「3月利上げ観測が強く、ドル円は底堅い」

・トランプ大統領演説は目新しさ無し

日本時間3月1日11時にトランプ大統領の上下両院合同会議での演説がありました。
ただ目新しい材料はなく、インフラ投資も1兆ドル規模と、事前に知らされていた内容と変わらず。
先週までの市場参加者のコンセンサスは、具体的な内容が出ず、期待外れで終わるという予想になっていたため、演説時に目新しい材料が出なくても下げる動きにはつながりませんでした。
株式市場にとっては好感され、米株は連日高値を更新し、米ダウは21000ドルも突破してきました。

・演説よりも重要視された3月利上げ
演説よりも材料視されたのは、FRB要人からの早期利上げに関する発言が続いたことです。
トランプ大統領の演説前に3月利上げ観測が急速に出てきたため、ドル円は111円台から上昇を始めていました。
さらにハト派の中でも一番ハト派であるブレイナードFRB理事も「早期の利上げ環境は整った」「雇用とインフレに関するFRBの目標はほぼ達成しており、段階的な利上げ継続が可能な状況となった」と早期の利上げを示唆する発言をしました。
これにより3月の利上げ観測がさらに高まり、CME Fed Watchでは利上げ確率が77.5%まで上がってきました。

・利上げ期待でFOMCまではドル円崩れず

本日イエレン議長の講演があります。
ここでは利上げの可能性を示唆する発言をすると思われるので、3月10日の雇用統計で、極端に悪い数字さえ出なければ、3月15日のFOMCまでは利上げ期待からドル円は底堅い展開が続くと思われます。
雇用統計で少し悪いぐらいの数字であっても、米株は堅調なこともあって、利上げが実行される可能性は高いままではないかと思います。

ドル円の日足です。

 

チャート的には111.50~115.00円のレンジが続いています。
115.00円にはストライクの大きなオプションがあり、その周辺では売りが出やすい状況です。
ただ、FOMCまでは利上げ観測があるため、下がるような環境でもないです。
116円台まで上がる可能性はあると思うので、112~116円のレンジにシフトするようなイメージを持っています。
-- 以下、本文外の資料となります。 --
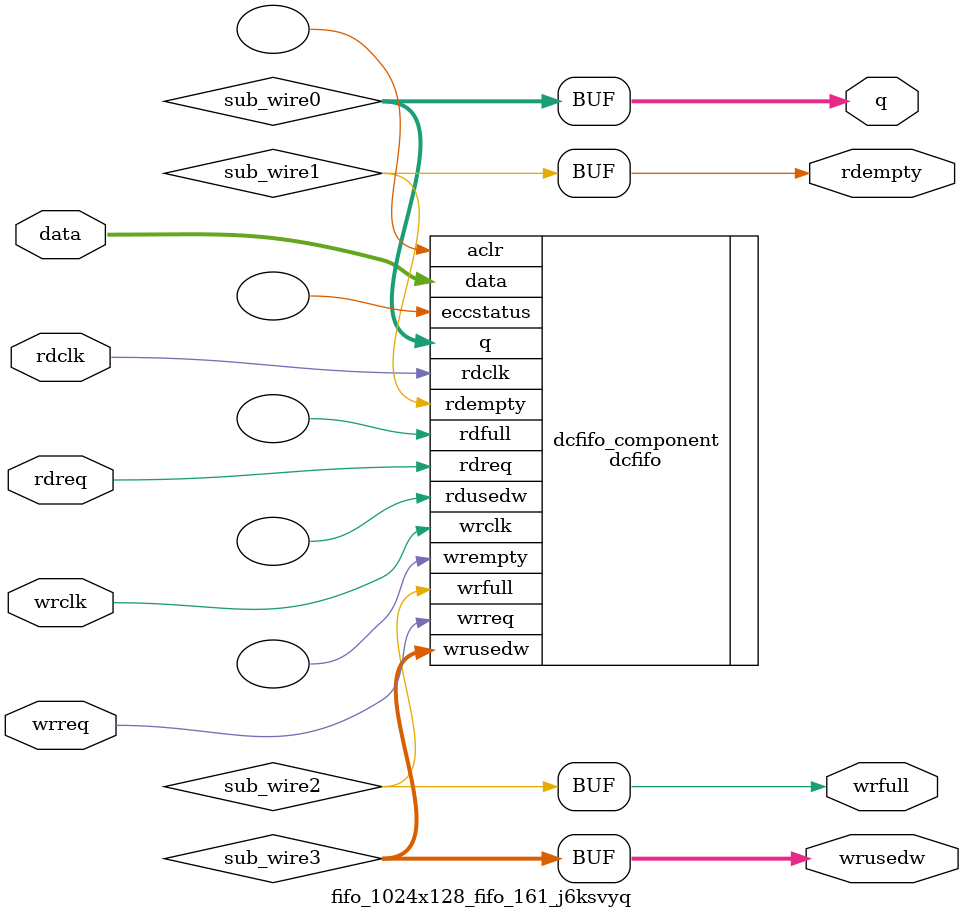
<source format=v>



`timescale 1 ps / 1 ps
// synopsys translate_on
module  fifo_1024x128_fifo_161_j6ksvyq  (
    data,
    rdclk,
    rdreq,
    wrclk,
    wrreq,
    q,
    rdempty,
    wrfull,
    wrusedw);

    input  [127:0]  data;
    input    rdclk;
    input    rdreq;
    input    wrclk;
    input    wrreq;
    output [127:0]  q;
    output   rdempty;
    output   wrfull;
    output [9:0]  wrusedw;

    wire [127:0] sub_wire0;
    wire  sub_wire1;
    wire  sub_wire2;
    wire [9:0] sub_wire3;
    wire [127:0] q = sub_wire0[127:0];
    wire  rdempty = sub_wire1;
    wire  wrfull = sub_wire2;
    wire [9:0] wrusedw = sub_wire3[9:0];

    dcfifo  dcfifo_component (
                .data (data),
                .rdclk (rdclk),
                .rdreq (rdreq),
                .wrclk (wrclk),
                .wrreq (wrreq),
                .q (sub_wire0),
                .rdempty (sub_wire1),
                .wrfull (sub_wire2),
                .wrusedw (sub_wire3),
                .aclr (),
                .eccstatus (),
                .rdfull (),
                .rdusedw (),
                .wrempty ());
    defparam
        dcfifo_component.enable_ecc  = "FALSE",
        dcfifo_component.intended_device_family  = "Arria 10",
        dcfifo_component.lpm_hint  = "DISABLE_DCFIFO_EMBEDDED_TIMING_CONSTRAINT=TRUE",
        dcfifo_component.lpm_numwords  = 1024,
        dcfifo_component.lpm_showahead  = "OFF",
        dcfifo_component.lpm_type  = "dcfifo",
        dcfifo_component.lpm_width  = 128,
        dcfifo_component.lpm_widthu  = 10,
        dcfifo_component.overflow_checking  = "ON",
        dcfifo_component.rdsync_delaypipe  = 4,
        dcfifo_component.underflow_checking  = "ON",
        dcfifo_component.use_eab  = "ON",
        dcfifo_component.wrsync_delaypipe  = 4;


endmodule



</source>
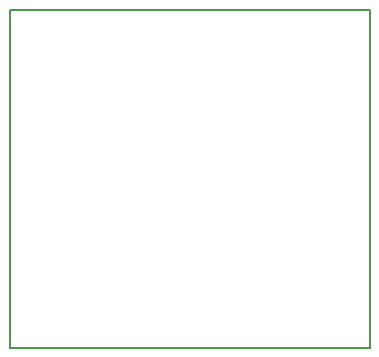
<source format=gko>
G04 DipTrace 3.1.0.1*
G04 MSP430FR2311BreakOutv3.gko*
%MOIN*%
G04 #@! TF.FileFunction,Profile*
G04 #@! TF.Part,Single*
%ADD11C,0.006*%
%FSLAX26Y26*%
G04*
G70*
G90*
G75*
G01*
G04 BoardOutline*
%LPD*%
X394000Y1520509D2*
D11*
X1592556D1*
Y394000D1*
X394000D1*
Y1520509D1*
M02*

</source>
株式市場は強いですが、上海株などが昨日に下がり始めており、米株も演説後に急激に買われていることから、株式市場が調整する動きが出てくる時期が近づいているように思います。
3月1日に発表された豪のGDPが前年比予想2.0%のところ、2.4%とかなり強く、オージーは下がりにくい動きをしていましたが、昨日はそのオージーも下がり始めました。
リスク回避での動きに敏感なオージーが下がり始めたということは、米株も調整する時期が近いかもしれません。

オージー円の日足です。

オージードルは昨年4月から0.7150~0.7800ドルの揉み合いを続けており、今回も0.77ミドルがレジスタンスとなって下がり始めています。

株式市場が崩れるようであれば、オージーも下がるため、オージー円も下がる可能性が出てきます。

87.40円がレジスタンスとなって下がってきており、浅いサポートである85.20円や、84円まで下がる可能性があります。

米株が調整すれば、同じようにオージー円も調整をする動きが出てきそうです。